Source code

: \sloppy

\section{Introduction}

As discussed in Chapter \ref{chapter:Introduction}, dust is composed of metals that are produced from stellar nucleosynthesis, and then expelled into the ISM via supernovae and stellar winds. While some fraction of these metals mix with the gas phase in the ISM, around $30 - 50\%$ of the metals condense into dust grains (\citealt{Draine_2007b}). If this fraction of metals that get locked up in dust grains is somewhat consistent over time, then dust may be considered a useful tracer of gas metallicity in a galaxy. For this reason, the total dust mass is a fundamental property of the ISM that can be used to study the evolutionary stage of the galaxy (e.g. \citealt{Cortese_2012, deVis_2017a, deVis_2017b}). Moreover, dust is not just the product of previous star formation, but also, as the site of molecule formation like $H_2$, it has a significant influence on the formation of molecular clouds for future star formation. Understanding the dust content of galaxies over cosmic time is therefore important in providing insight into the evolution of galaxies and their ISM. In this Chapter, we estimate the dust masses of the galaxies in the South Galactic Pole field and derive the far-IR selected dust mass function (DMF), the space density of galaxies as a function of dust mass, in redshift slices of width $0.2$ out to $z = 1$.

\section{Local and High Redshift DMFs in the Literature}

- - -

== YOUR GOAL ==
Whatever appears in the listing should be copied exactly and completely.

== RESPONSE ==
Source code

: \sloppy

\section{Introduction}

As discussed in Chapter \ref{chapter:Introduction}, dust is composed of metals that are produced from stellar nucleosynthesis, and then expelled into the ISM via supernovae and stellar winds. While some fraction of these metals mix with the gas phase in the ISM, around $30 - 50\%$ of the metals condense into dust grains (\citealt{Draine_2007b}). If this fraction of metals that get locked up in dust grains is somewhat consistent over time, then dust may be considered a useful tracer of gas metallicity in a galaxy. For this reason, the total dust mass is a fundamental property of the ISM that can be used to study the evolutionary stage of the galaxy (e.g. \citealt{Cortese_2012, deVis_2017a, deVis_2017b}). Moreover, dust is not just the product of previous star formation, but also, as the site of molecule formation like $H_2$, it has a significant influence on the formation of molecular clouds for future star formation. Understanding the dust content of galaxies over cosmic time is therefore important in providing insight into the evolution of galaxies and their ISM. In this Chapter, we estimate the dust masses of the galaxies in the South Galactic Pole field and derive the far-IR selected dust mass function (DMF), the space density of galaxies as a function of dust mass, in redshift slices of width $0.2$ out to $z = 1$.

\section{Local and High Redshift DMFs in the Literature}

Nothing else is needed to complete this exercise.